• **Text shown**
The dialog of the Distance Education Committee is shared through the governance process, since the committee includes a faculty representative from each academic area. Further, dialog initiated by the Distance Education Committee is often processed through other groups like the Faculty Senate or the Curriculum Committee, which post their minutes for all faculty to access (DE.14, DE.45).
The representative nature of the Distance Education Committee ensures that the recommendations and discussions are broadly communicated. Minutes of each meeting are available to all members and can be readily shared. Additionally, the DE Facilitator also makes annual reports to the Faculty Senate for further discussion, and the Dean of Instructional Support and Library Services, who supervises the DE program, also visits the Senate and sits on the Curriculum Committee, which serves to amplify or clarify any discussion that faculty may be having regarding distance learning issues (DE.46). Other groups, like the Faculty Success Center Advisory Committee, Professional Development Committee, and Labor Management also process the dialog around distance learning. Institutional Research is also an active partner in the dialog about distance education, and all groups have relied heavily on data in order to develop a shared understanding of the implications on students.

• **Work order**
Revise the passage on the Distance Education Committee from "The dialog of" to "access (DE.14, DE.45).", putting "academic division" in place of "academic area".

• **Data section**
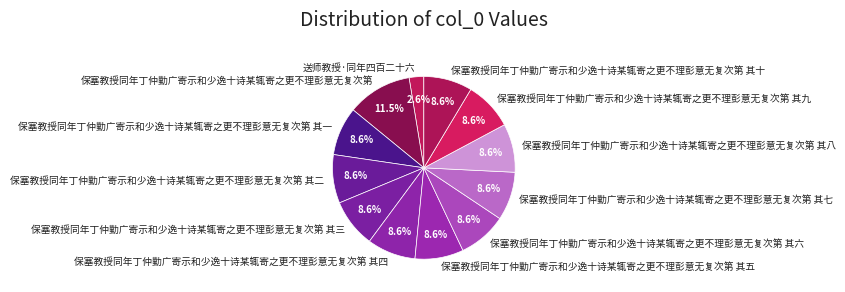

The 保塞教授同年丁仲勤广寄示和少逸十诗某辄寄之更不理彭意无复次第 其六 slice represents 23% of the pie. True or false?

False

• **Response below**
The dialog of the Distance Education Committee is shared through the governance process, since the committee includes a faculty representative from each academic division. Further, dialog initiated by the Distance Education Committee is often processed through other groups like the Faculty Senate or the Curriculum Committee, which post their minutes for all faculty to access (DE.14, DE.45).